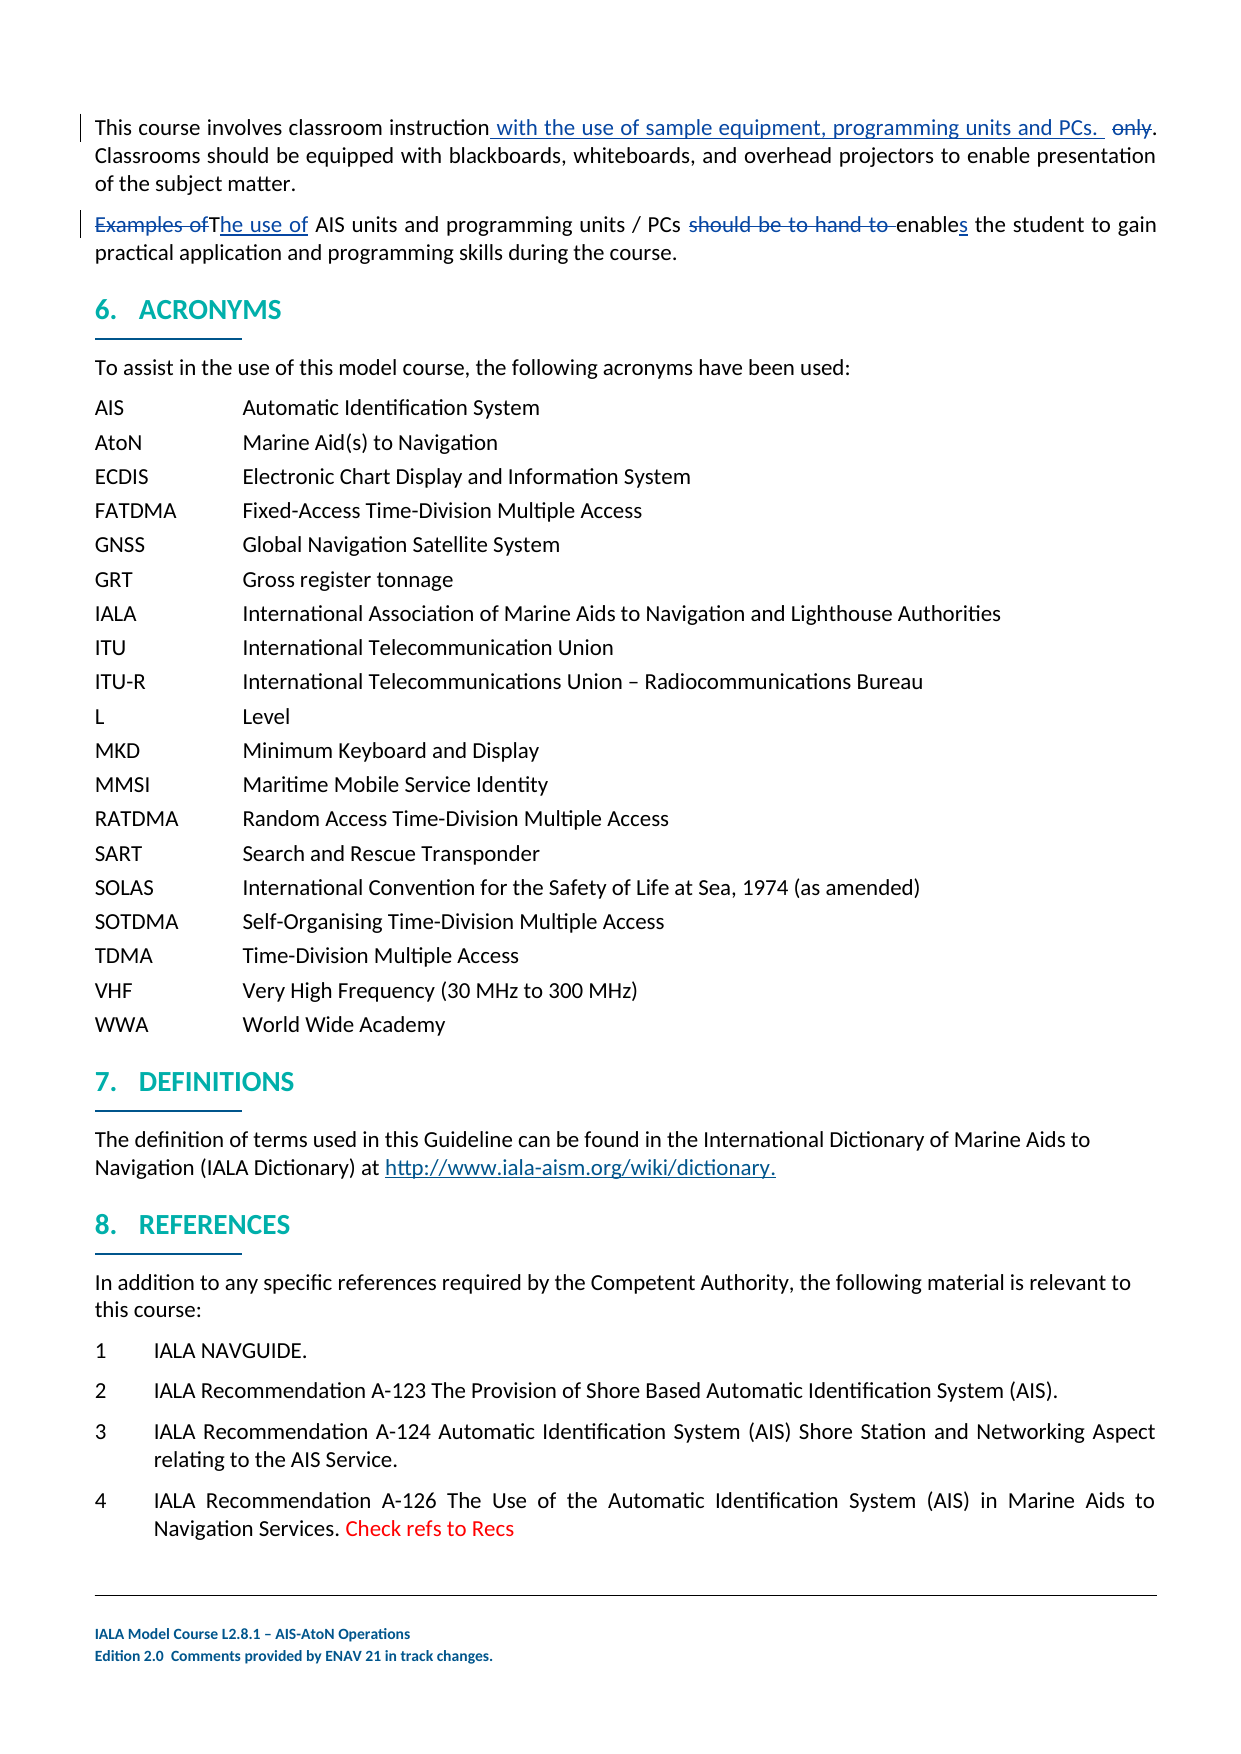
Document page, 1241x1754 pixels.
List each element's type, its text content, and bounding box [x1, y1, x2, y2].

text SOTDMA Self-Organising Time-Division Multiple Access [94, 907, 1157, 935]
list IALA NAVGUIDE. [94, 1336, 1157, 1364]
text ITU-R International Telecommunications Union – Radiocommunications Bureau [94, 667, 1157, 696]
text SOLAS International Convention for the Safety of Life at Sea, 1974 (as amended) [94, 873, 1157, 901]
list IALA Recommendation A-123 The Provision of Shore Based Automatic Identification System (AIS). [94, 1377, 1157, 1405]
text ITU International Telecommunication Union [94, 633, 1157, 661]
text IALA International Association of Marine Aids to Navigation and Lighthouse Authorities [94, 599, 1157, 627]
list T AIS units and programming units / PCs enable the student to gain practical application and programming skills during the course. [94, 210, 1157, 266]
list This course involves classroom instruction . Classrooms should be equipped with blackboards, whiteboards, and overhead projectors to enable presentation of the subject matter. [94, 113, 1157, 198]
list IALA Recommendation A-126 The Use of the Automatic Identification System (AIS) in Marine Aids to Navigation Services. Check refs to Recs [94, 1486, 1157, 1542]
text VHF Very High Frequency (30 MHz to 300 MHz) [94, 976, 1157, 1004]
text TDMA Time-Division Multiple Access [94, 942, 1157, 970]
text The definition of terms used in this Guideline can be found in the International Dictionary of Marine Aids to Navigation (IALA Dictionary) at http://www.iala-aism.org/wiki/dictionary. [94, 1125, 1157, 1181]
text GRT Gross register tonnage [94, 565, 1157, 593]
text GNSS Global Navigation Satellite System [94, 530, 1157, 558]
text MMSI Maritime Mobile Service Identity [94, 770, 1157, 798]
subtitle REFERENCES [94, 1206, 1157, 1242]
text SART Search and Rescue Transponder [94, 839, 1157, 867]
text AIS Automatic Identification System [94, 393, 1157, 421]
text To assist in the use of this model course, the following acronyms have been used: [94, 353, 1157, 381]
text WWA World Wide Academy [94, 1010, 1157, 1038]
text AtoN Marine Aid(s) to Navigation [94, 428, 1157, 456]
text RATDMA Random Access Time-Division Multiple Access [94, 804, 1157, 833]
text ECDIS Electronic Chart Display and Information System [94, 462, 1157, 490]
list IALA Recommendation A-124 Automatic Identification System (AIS) Shore Station and Networking Aspect relating to the AIS Service. [94, 1417, 1157, 1473]
text MKD Minimum Keyboard and Display [94, 736, 1157, 764]
text L Level [94, 702, 1157, 730]
subtitle ACRONYMS [94, 291, 1157, 327]
text In addition to any specific references required by the Competent Authority, the following material is relevant to this course: [94, 1268, 1157, 1324]
text FATDMA Fixed-Access Time-Division Multiple Access [94, 496, 1157, 524]
subtitle DEFINITIONS [94, 1063, 1157, 1099]
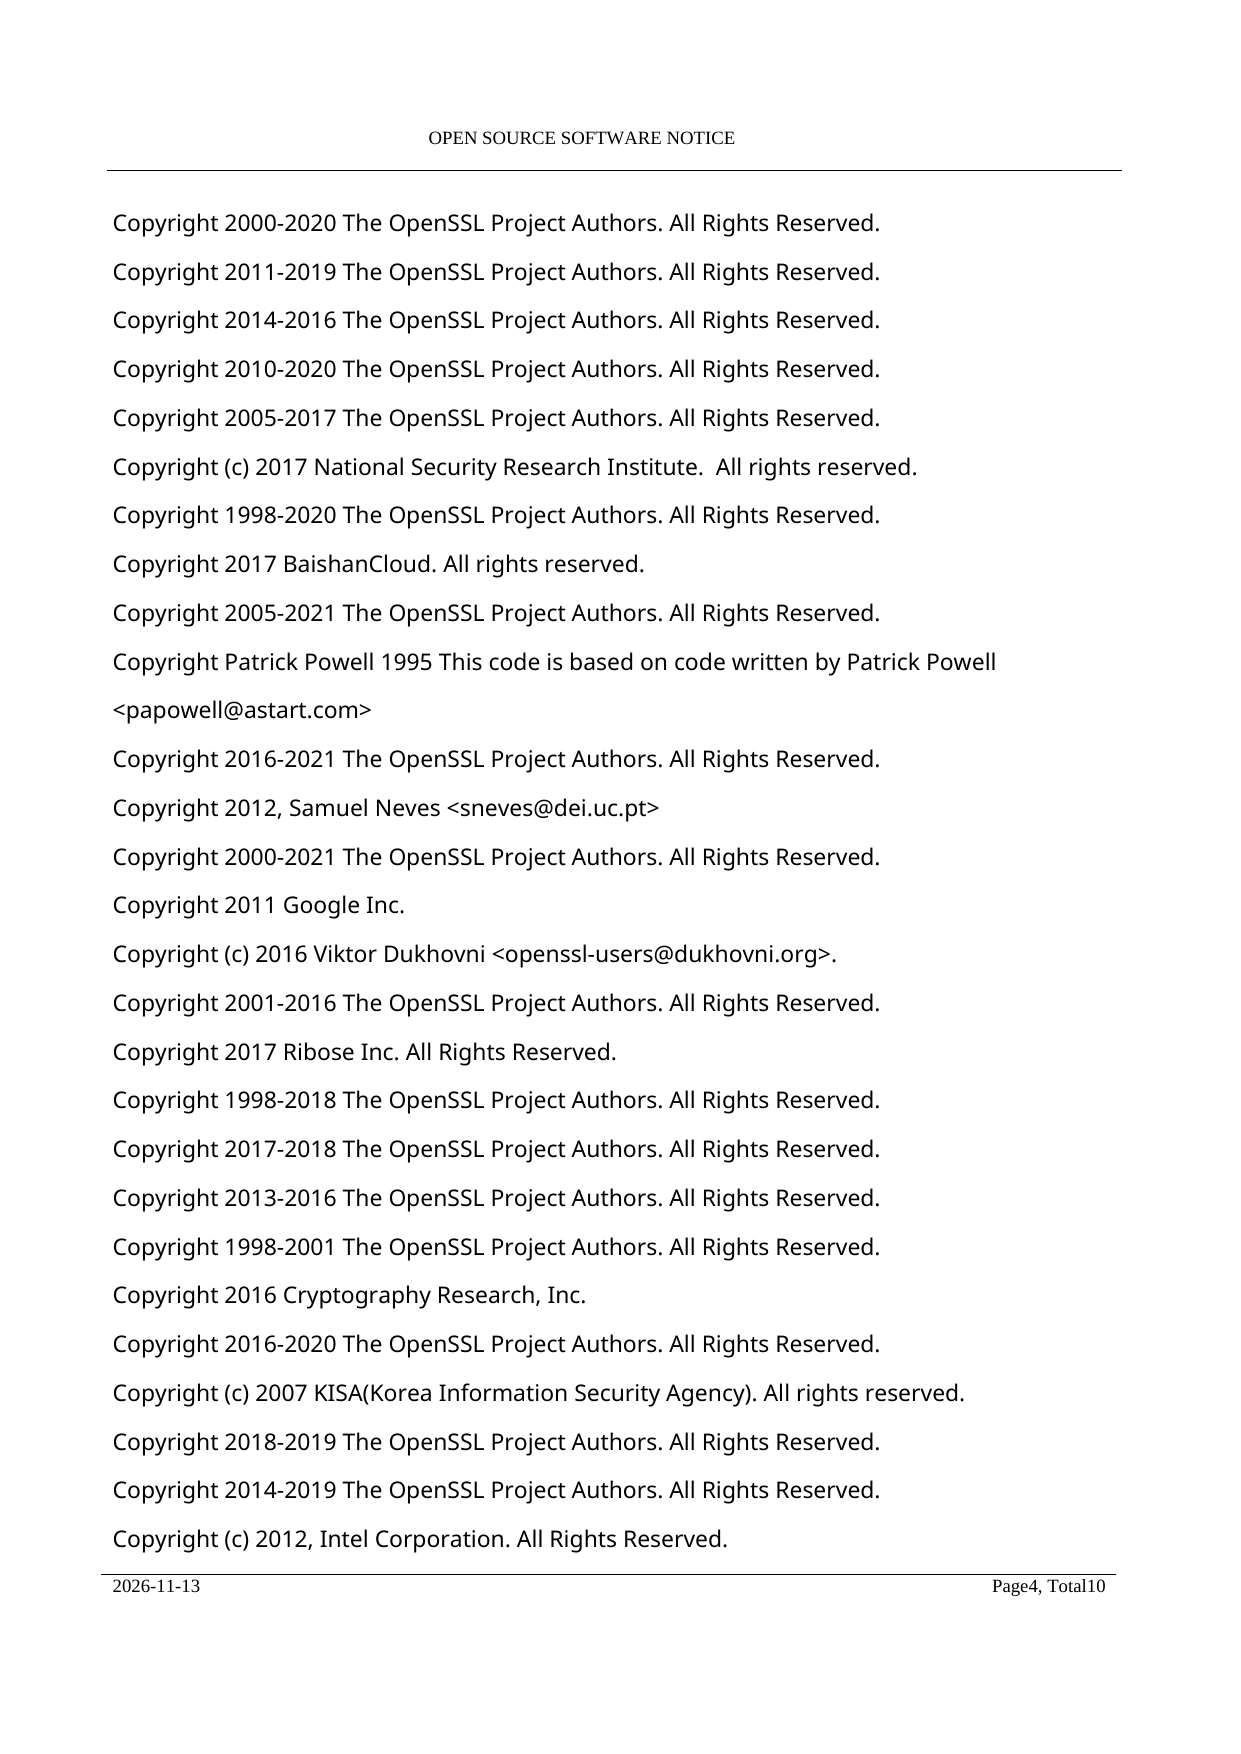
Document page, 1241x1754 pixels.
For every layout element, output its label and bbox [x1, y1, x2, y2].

text [112, 206, 1128, 1555]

▶ [Instructions to follow]: Search the records for the word "Division", then list every line that has it.

▶ [Solution to the exercise]:
text SOTDMA Self-Organising Time-Division Multiple Access [94, 907, 1157, 935]
text TDMA Time-Division Multiple Access [94, 942, 1157, 970]
text RATDMA Random Access Time-Division Multiple Access [94, 804, 1157, 833]
text FATDMA Fixed-Access Time-Division Multiple Access [94, 496, 1157, 524]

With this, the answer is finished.